Cleopatra would bathe in donkey milk, probably with the belief that it kept her skin beautiful. Then again, milk does have nourishing skin properties.
While one may call the history of Cleopatra as supposed facts, it is nonetheless better to approach the entire era of her reign as factoids instead. While the facts change across many platforms whether in print or on the Internet, there is no conclusive evidence that the accounts of what took place centuries ago, is an eventful period written in stone.
Nonetheless, while many of us have come to adore Cleopatra for her shrewd, powerful, and provocative ways, there are many things worth knowing. It’s interesting to come across new facts about the people that mystify us, where Cleopatra has made history as the greatest of rulers that ever tread the sands of Egypt.
Intriguing List of Cleopatra Facts
Cleopatra was bestowed the Egyptian throne at the tender age of 18, along with her brother Ptolemy XIII, who was about 10 years old.
Cleopatra was forced to leave Egypt because of her brother’s advisers, where she fled to Syria. She gained power by raising an army of mercenaries, returning to Egypt to claim the throne that was unceremoniously taken away from her.
Cleopatra sought Julius Caesar’s help to restore her rightful place as queen, where he plundered Alexandria with his army. The Romans stepped in to assist Caesar in his conquest, ultimately proving to be stronger than the opposing army, in a victorious battle.
Cleopatra bore a son that she named Ptolemy Caesar, where the people of Egypt called him Caesarion.
After the death of Julius Caesar, Cleopatra’s stronghold over the throne was reinforced because her son became co-regent.
Cleopatra played a major role in helping the triumvirate (Octavian, Mark Antony, and Lepidus) overpower Caesar’s assassins, Cassius and Brutus. After she sent four Roman legions to assist the trio in their battle, she was called to the Cicilian city of Tarsus by Mark Antony to discuss about her role in helping them during the battles of Philippi, which they ultimately won.
When she finally met Mark Antony, it was said that she arrived in style, so to speak, dressed in the robes of Isis (the Greek goddess she associated herself with). Antony fell for her bewitching ways, leaving his third wife Fulvia and three kids in Rome, taking off with Cleopatra back to Egypt.

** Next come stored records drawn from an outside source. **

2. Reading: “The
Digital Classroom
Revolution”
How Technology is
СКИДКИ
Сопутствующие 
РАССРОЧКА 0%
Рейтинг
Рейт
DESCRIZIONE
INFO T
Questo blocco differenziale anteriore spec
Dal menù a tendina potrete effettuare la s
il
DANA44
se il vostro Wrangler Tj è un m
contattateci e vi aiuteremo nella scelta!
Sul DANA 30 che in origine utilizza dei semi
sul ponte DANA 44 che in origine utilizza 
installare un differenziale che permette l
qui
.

Cleopatra gave birth to twins while Antony returned to Rome. She named them Cleopatra Selene and Alexander Helios.
Mark Antony had sworn to protect Cleopatra’s crown and secure her reign in Egypt, promising to remove her younger sister and rival Arsinoe, who was at the time in exile.
While history marks the infidelity of Mark Antony, it also clearly indicates how Cleopatra stayed by his side, even when he married Octavian’s half-sister Octavia, to keep the peace. He publicly turned down Octavia, who wanted to rejoin him post a major battle defeat in Parthia, where he promptly returned to Egypt and its queen.

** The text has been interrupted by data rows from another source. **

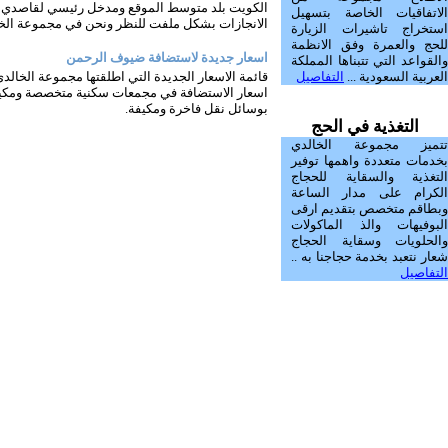
الكويت بلد متوسط الموقع ومدخل رئيسي لقاصدي بيت
الاتفاقيات الخاصة بتسهيل
الانجازات بشكل ملفت للنظر ونحن في مجموعة الخال
استخراج تاشيرات الزيارة
للحج والعمرة وفق الانظمة
اسعار جديدة لاستضافة ضيوف الرحمن
والقواعد التي تتبناها المملكة
العربية السعودية ...
التفاصيل
قائمة الاسعار الجديدة التي اطلقتها مجموعة الخال
اسعار الاستضافة في مجمعات سكنية متخصصة ومكيفة خ
بوسائل نقل فاخرة ومكيفة.
التغذية في الحج
تتميز مجموعة الخالدي
بخدمات متعددة واهمها توفير
التغذية والسقاية للحجاج
الكرام على مدار الساعة
وبطاقم متخصص بتقديم ارقى
البوفيهات والذ الماكولات
والحلويات وسقاية الحجاج
شعار نتعبد بخدمة حجاجنا به ..
التفاصيل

Mark Antony declared Caesar’s son Caesarion as the rightful ruler, opposing Octavian’s wishes to make his adopted son, heir. Antony had segregated land between his children, including Cleopatra where he was later stripped of all his titles by the Roman Senate. War was thus an imminent scenario, as Octavian went forward into battle against Cleopatra.
Mark Antony killed himself after being misinformed about Cleopatra’s death. The miscommunication through informants about her well-being led him to take his own life using his sword. She committed suicide likewise by letting an asp bite her, after receiving news of Antony’s demise. Since her son was too young to either defend himself or take over the throne he was executed post his capture by Octavian.

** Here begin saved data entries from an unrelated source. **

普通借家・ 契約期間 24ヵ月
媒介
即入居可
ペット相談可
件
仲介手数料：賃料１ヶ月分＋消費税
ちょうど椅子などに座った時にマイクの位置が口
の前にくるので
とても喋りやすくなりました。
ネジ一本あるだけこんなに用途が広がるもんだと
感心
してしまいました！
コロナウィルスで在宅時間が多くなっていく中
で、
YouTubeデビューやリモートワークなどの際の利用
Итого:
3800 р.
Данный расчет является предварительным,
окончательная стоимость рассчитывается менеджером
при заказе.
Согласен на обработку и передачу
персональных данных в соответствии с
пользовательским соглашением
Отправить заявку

Cleopatra was not as beautiful and striking as described by many writers and scholars, where she is depicted as a masculine-looking woman, with thin lips, a prominent chin, and a large nose upon ancient coins. Whether she was lovely or not, her reign as queen has been admired and respected, even to this day, where no woman has ever been able to come as close to being such a tactful, highly intellectually-driven ruler.